If you have a child who is beginning to read, you’re looking for engaging books. You want to find the best early readers and easy chapter books.
But, I must add that there is no need to rush into chapter books. Picture books are always marvelous – and often get forgotten when kids start chapter books. Don’t forget them. Please? 🙂
Ride, Fly Guy, Ride! by Tedd Arnold
Is there a bad Tedd Arnold book? I think not. This is another super Fly Guy story that engages early readers. We love these books!
Pinkalicious I Can Read Level 1 by Victoria Kann
JJ (7-years old) likes these early reader books better than the original picture books. She loves stories that she can read by herself and anything about pink is good in her book. (She’s waaaaay into pink!)
The New Puppy (Bob Books) Level 1 by Lynn Maslen Kertell, illustrated by Sue Hendra
This new, harder series for Bob Books keeps the same simple stick-figure illustrations but adds color and tells a relatable story about children who want a puppy. A fine book for beginning readers.
LEGO Ninjago Reader by Tracy West
My friend, Mia, aka. Pragmatic Mom says her son LOVES these early reader books. Read her review here.
National Geographic Readers
These non-fiction easy readers rock! Enough said. Try to make sure your kids practice reading non-fiction, too. Let them pick a subject they’re interested in. Choice is essential.
Easy Chapter Books
Zeke Meeks vs the Gruesome Girls by D.L. Green, illustrated by Josh Alves
I’m a big fan of Zeke Meeks easy chapter books. This is another funny adventure where Zeke is being tortured by the girls in his life – his mom, sister, and now his new neighbor. Great cartoon illustrations, too!
A Topps League Story: Book One: Jinxed! by Kurtis Scaletta illustrated by Eric Wight
This is an early chapter book story that will appeal to kids even if they don’t love baseball as much as Chad, the main character. He’s thrilled to be a bat boy for the summer but can’t understand why his classmate Dylan isn’t as thrilled. Nor can Chad figure out how to help his favorite player who can’t seem to stop all his bad luck. Is he jinxed?
Welcome to Silver Street Farm by Nicola Davies, illustrated by Katharine McEwen
Several mixed-up events happen to give these three best friends enough animals to start a city farm — not a country farm mind you. The kids have the perfect spot – the abandoned train station. But will the city council abandon their plans for a parking garage? This is an early chapter book series.

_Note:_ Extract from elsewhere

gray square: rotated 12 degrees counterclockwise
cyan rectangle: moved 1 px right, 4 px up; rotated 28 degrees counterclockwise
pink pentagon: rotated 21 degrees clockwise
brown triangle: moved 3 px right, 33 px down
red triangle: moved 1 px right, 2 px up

Duck for a Day by Meg McKinlay, illustrated by Leila Rudge
Abby is so excited that her teacher has a class pet, a duck! She and all the other students eagerly hope they will be allowed to bring the pet duck home for an overnight. Mrs. Melvio insists on specific guidelines for the ducks care. When Abby gets to bring the duck home, he escapes. Getting him back means she’ll have accept neighbor, Noah’s, help. Everyone, even Mrs. Melvio, learns a lesson.
Sadie and Ratz by Sonya Hartnett illustrated by Ann James
I just love Hannah, who has the naughtiest hands, Sadie and Ratz. Her hands are quite fed up with little brother, Baby Boy, and seem to always get into trouble.
Hooey Higgins and the Shark by Steve Voake illustrated by Emma Dodson
Hooey is a thinking kind of kid – he’s got plans to achieve his goals and is the kind of character I adore. To make money to buy a huge chocolate egg, Hooey decides the perfect plan is to (got to love his kid logic here) capture a shark and charge people to see it. Brilliant, right? Hooey will not be deterred in his goal to buy the egg – no matter what. A very funny, charming easy chapter book story.
Mrs. Noodlekugel by Daniel Pinkwater illustrated by Adam Stower
Nick and Maxine’s parents tell their kids not to visit or bother the old lady in the cute little house behind their apartment building. Of course, the kids do and are delighted to find a kind woman named Mrs. Noodlekugel who has tea with half-blind mice and talking cats. When the children confess to their parents, the parents said that they wanted the kids to disobey them. I’m still a bit puzzled by it. You’ll have to tell me what you think after you read it. Seems weird to me.
Lulu and the Brontosaurus by Judith Viorst and Lane Smith
Want to teach young writers about voice in writing? Use this book! I loved that Viorst interjected throughout the story of a spoiled brat named Lulu. Lulu is so mad that her parents won’t give her a Brontosaurus for her pet that she runs away to find one for herself. Which she does. Only he wants her to be HIS pet. What will happen? Will Lulu learn her valuable lesson? (Of course she will.)
Olympia the Games Fairy by Daisy Meadows
(also new are the Magic Animal Fairies)
I’ve said this before, and here it is again. Gack. These are totally predictable and mind-numbing but for some reason, my kids love them. So, we own hundreds. (I even ordered some from the UK just to keep my reluctant reader reading.)